Comme plusieurs de ses collègues, Étienne Gauthier aimerait que la réglementation soit plus souple et qu’elle puisse permettre de faire plus de retenues d’eau. «Je pourrais ainsi irriguer quelques parcelles et donner tout simplement à boire à mes animaux. Car demain si je n’ai plus d’eau, comment vais-je faire pour abreuver mes vaches ?» s’interroge-t-il en conclusion.

Dégâts de gibier « Il faut renouer le dialogue entre chasseurs et agriculteurs »

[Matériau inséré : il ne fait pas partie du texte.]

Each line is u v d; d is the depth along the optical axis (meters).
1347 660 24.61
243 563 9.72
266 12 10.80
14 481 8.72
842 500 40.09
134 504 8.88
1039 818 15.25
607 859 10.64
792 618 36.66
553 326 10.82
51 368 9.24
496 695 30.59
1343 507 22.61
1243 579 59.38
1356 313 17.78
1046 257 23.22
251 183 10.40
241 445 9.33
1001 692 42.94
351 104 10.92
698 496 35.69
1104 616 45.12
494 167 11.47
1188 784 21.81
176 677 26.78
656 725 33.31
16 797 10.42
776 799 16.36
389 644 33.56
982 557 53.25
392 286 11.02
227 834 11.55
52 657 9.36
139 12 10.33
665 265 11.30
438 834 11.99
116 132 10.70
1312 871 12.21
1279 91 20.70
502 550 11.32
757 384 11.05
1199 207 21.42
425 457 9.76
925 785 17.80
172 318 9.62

En plus d’être exploitant agricole, Étienne Gauthier est responsable du CTL 10 pour le compte de la Fédération départementale des chasseurs de la Nièvre. À l’occasion de l’ouverture de la chasse, il a tenu à nous livrer son point de vue sur la situation des dégâts de gibiers mais aussi sur le nécessaire dialogue que les agriculteurs et les chasseurs doivent avoir afin de neutraliser ce que le président de la Chambre d’Agriculture a récemment qualifié de fléaux. « Mon objectif en tant que responsable de CTL est de favoriser le dialogue entre tous les acteurs. Ce printemps, nous avons clôturé avec l’aide des chasseurs dans mon secteur 125 ha de cultures de maÏs dans lesquelles malgré une population importante de sangliers, il n’y a quasiment pas eu de dégâts. Maintenant il est impératif de diminuer les animaux dans les secteurs ou les dégâts sont très importants. Par ailleurs, il y a sans doute des demandes de dégâts excessives. Certains agriculteurs peuvent avoir la tentation de tirer profit du droit qu’ils ont de déclarer des dégâts. Il faut de toute manière que la situation s’améliore car la FDC ne pourra pas à elle seule indemniser tous les dégâts. Alors qui pour indemniser les agriculteurs demain ? » s’interroge ce chasseur.